O “aviso” foi feito numa comunicação por vídeo ao Comité Nacional do grupo “Estados Unidos- China”, uma associação baseada em Nova Iorque. Entende-se que, nas suas palavras, o ministro chinês levou em conta algumas declarações do novo Secretário de Estado Anthony Blinken, nas audições para confirmação no Senado, em que, ao ser perguntado sobre se concordava com as palavras do seu antecessor na Administração Trump, Mike Pompeo, de que “a China estava a cometer genocídio contra a minoria muçulmana de Xinjiang”, Blinken respondeu:

“Penso que estamos de acordo (…) Meter homens, mulheres e crianças em campos de concentração para os reeducar e fazer deles devotos da ideologia do Partido Comunista Chinês, tudo isso leva a pensar num esforço para cometer genocídio”.

Blinken acrescentou que os Estados Unidos de Biden manterão o compromisso de garantir que Taiwan será capaz de se defender e que gostaria de ver Taiwan assumir um papel mais importante no mundo, acrescentando que recebera a Presidente Tsai Ing-wen no Departamento de Estado quando ela foi eleita e que continuou essa relação nos anos seguintes, embora fora do executivo.

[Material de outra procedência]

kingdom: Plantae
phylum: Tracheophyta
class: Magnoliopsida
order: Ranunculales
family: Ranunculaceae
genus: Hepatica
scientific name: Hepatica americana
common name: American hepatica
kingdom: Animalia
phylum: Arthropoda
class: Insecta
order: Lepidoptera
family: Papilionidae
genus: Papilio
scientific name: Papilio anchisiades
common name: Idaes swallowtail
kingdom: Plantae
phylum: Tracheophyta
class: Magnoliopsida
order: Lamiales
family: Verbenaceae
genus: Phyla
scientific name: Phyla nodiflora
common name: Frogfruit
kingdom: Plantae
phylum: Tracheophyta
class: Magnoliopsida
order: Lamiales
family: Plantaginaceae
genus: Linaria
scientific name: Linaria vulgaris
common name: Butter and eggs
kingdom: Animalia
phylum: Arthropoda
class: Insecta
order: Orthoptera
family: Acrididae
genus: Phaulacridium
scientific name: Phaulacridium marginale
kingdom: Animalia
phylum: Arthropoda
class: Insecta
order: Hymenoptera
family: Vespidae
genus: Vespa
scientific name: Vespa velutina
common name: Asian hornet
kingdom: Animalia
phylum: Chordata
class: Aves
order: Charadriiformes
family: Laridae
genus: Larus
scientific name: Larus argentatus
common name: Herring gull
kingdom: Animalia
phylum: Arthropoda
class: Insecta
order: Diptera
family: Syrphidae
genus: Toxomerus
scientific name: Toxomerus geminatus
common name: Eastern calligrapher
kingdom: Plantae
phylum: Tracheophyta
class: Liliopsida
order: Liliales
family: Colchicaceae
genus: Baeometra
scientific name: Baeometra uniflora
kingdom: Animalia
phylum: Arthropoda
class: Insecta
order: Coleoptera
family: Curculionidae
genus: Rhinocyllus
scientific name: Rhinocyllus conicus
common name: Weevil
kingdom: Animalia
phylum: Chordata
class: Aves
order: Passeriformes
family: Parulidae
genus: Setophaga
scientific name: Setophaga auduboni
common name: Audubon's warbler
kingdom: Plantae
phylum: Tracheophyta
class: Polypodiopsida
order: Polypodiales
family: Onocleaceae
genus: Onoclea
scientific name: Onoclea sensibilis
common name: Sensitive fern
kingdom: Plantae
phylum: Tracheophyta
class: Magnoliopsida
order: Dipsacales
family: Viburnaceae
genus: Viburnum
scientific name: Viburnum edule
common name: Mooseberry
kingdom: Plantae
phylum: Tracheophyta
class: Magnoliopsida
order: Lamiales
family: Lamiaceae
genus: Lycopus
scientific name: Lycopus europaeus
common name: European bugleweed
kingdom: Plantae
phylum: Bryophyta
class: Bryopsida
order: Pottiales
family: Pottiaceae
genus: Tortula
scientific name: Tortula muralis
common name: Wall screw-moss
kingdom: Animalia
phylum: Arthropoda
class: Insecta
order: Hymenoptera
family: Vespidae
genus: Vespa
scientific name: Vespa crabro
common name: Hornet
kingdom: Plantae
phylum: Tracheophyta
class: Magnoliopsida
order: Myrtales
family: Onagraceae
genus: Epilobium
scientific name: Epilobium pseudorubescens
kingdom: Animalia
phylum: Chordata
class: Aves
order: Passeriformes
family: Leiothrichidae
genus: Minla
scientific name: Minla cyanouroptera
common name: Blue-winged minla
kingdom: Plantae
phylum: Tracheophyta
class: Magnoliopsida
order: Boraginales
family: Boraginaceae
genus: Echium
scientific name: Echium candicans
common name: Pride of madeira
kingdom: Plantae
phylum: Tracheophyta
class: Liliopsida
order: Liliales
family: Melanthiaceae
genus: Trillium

Quanto à China sob o Presidente Xi-Jimping, Blinken está convencido que há uma mudança radical de atitude em relação aos seus predecessores e que, enquanto estes procuraram ser discretos e não mostrar ambições políticas nenhumas, com Xi o governo de Pequim mudou:

“São muito mais assertivos a tornar bem claro que querem ser o país líder do mundo, o país que dita as regras, os comportamentos, e que traz um modelo que eles esperam outros países e pessoas irão seguir.”

A resposta não se fez esperar e, na sua intervenção, o Ministro chinês foi bastante claro a afirmar que se esperava uma mudança de atitude da nova Administração Biden em relação às “políticas erradas” da Administração anterior e que este era um momento-chave para, dos dois lados, se refazer a relação, mas que terão de ser os Estados Unidos a reparar os estragos causados por Trump.

“Nós, na China, esperamos que os Estados Unidos ultrapassem a velha mentalidade da soma-zero da rivalidade entre as grandes potências, e trabalhem com a China para manter a relação no caminho certo”. E finalizou dizendo: “Hong-Kong, o Tibete e o Xinjian, são casos protegidos por uma linha vermelha que não deve ser ultrapassada.